As a writer, you may come across words and phrases you are unfamiliar with, and you should be curious enough to do a bit of research to find out if you can add the new word to your bag of tricks! Recently, I had heard of an aspiring writer creating a chap book and wondered….What is a chap book?
“A chapbook is “a small book or pamphlet containing poems, ballads, stories, or religious tracts”. The term is still used today to refer to short, inexpensive booklets. The context I am using it in is that of the Early Modern period in England. Chapbooks were small, cheaply produced books, most often octavo or duodecimo printings of twenty-four pages, sold without a cover. Pamphlets were similar to chapbooks, but they can be divided by their content. Pamphlets generally concerned matters of the day, such as politics, religion, or current events. Chapbooks were timeless books of jest and tales that often sprang out of folklore.

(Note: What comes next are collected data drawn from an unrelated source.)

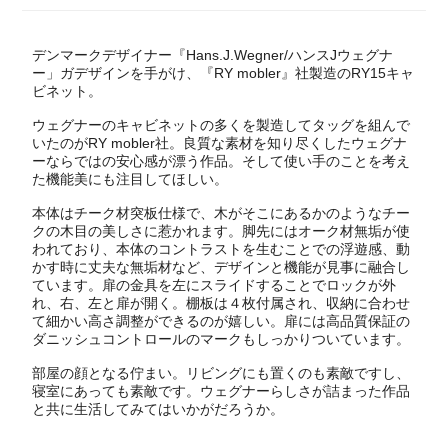
デンマークデザイナー『Hans.J.Wegner/ハンスJウェグナ
ー」ガデザインを手がけ、『RY mobler』社製造のRY15キャ
ビネット。
ウェグナーのキャビネットの多くを製造してタッグを組んで
いたのがRY mobler社。良質な素材を知り尽くしたウェグナ
ーならではの安心感が漂う作品。そして使い手のことを考え
た機能美にも注目してほしい。
本体はチーク材突板仕様で、木がそこにあるかのようなチー
クの木目の美しさに惹かれます。脚先にはオーク材無垢が使
われており、本体のコントラストを生むことでの浮遊感、動
かす時に丈夫な無垢材など、デザインと機能が見事に融合し
ています。扉の金具を左にスライドすることでロックが外
れ、右、左と扉が開く。棚板は４枚付属され、収納に合わせ
て細かい高さ調整ができるのが嬉しい。扉には高品質保証の
ダニッシュコントロールのマークもしっかりついています。
部屋の顔となる佇まい。リビングにも置くのも素敵ですし、
寝室にあっても素敵です。ウェグナーらしさが詰まった作品
と共に生活してみてはいかがだろうか。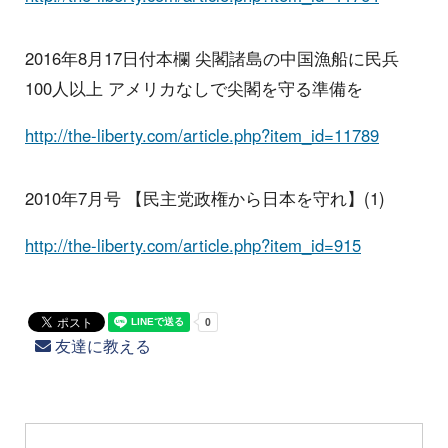
2016年8月17日付本欄 尖閣諸島の中国漁船に民兵
100人以上 アメリカなしで尖閣を守る準備を
http://the-liberty.com/article.php?item_id=11789
2010年7月号 【民主党政権から日本を守れ】(1)
http://the-liberty.com/article.php?item_id=915
友達に教える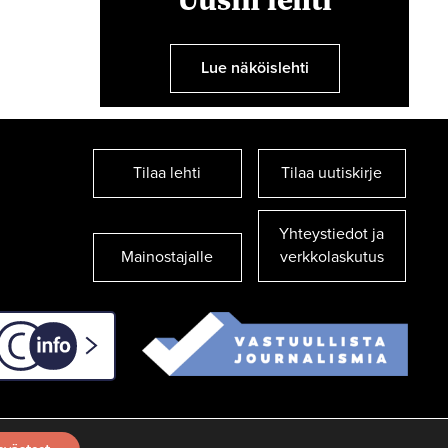
Lue näköislehti
Tilaa lehti
Tilaa uutiskirje
Yhteystiedot ja
Mainostajalle
verkkolaskutus
C-info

Chapbooks were so called because they were sold by peddlers known as chapmen. Chap comes from the Old English (word) for trade, so a chapman was literally a dealer who sold books. Chapmen would carry boxes containing the conveniently sized editions, either in town on street corners, or traveling through the countryside. They typically sold their wares for two pence or three pence, and stocked a large variety of titles. Among the types of content contained in chapbooks were romantic tales of chivalry, religious and moral instruction, cookbooks, guides to fortune telling and magic, and bawdy stories full of innuendo.”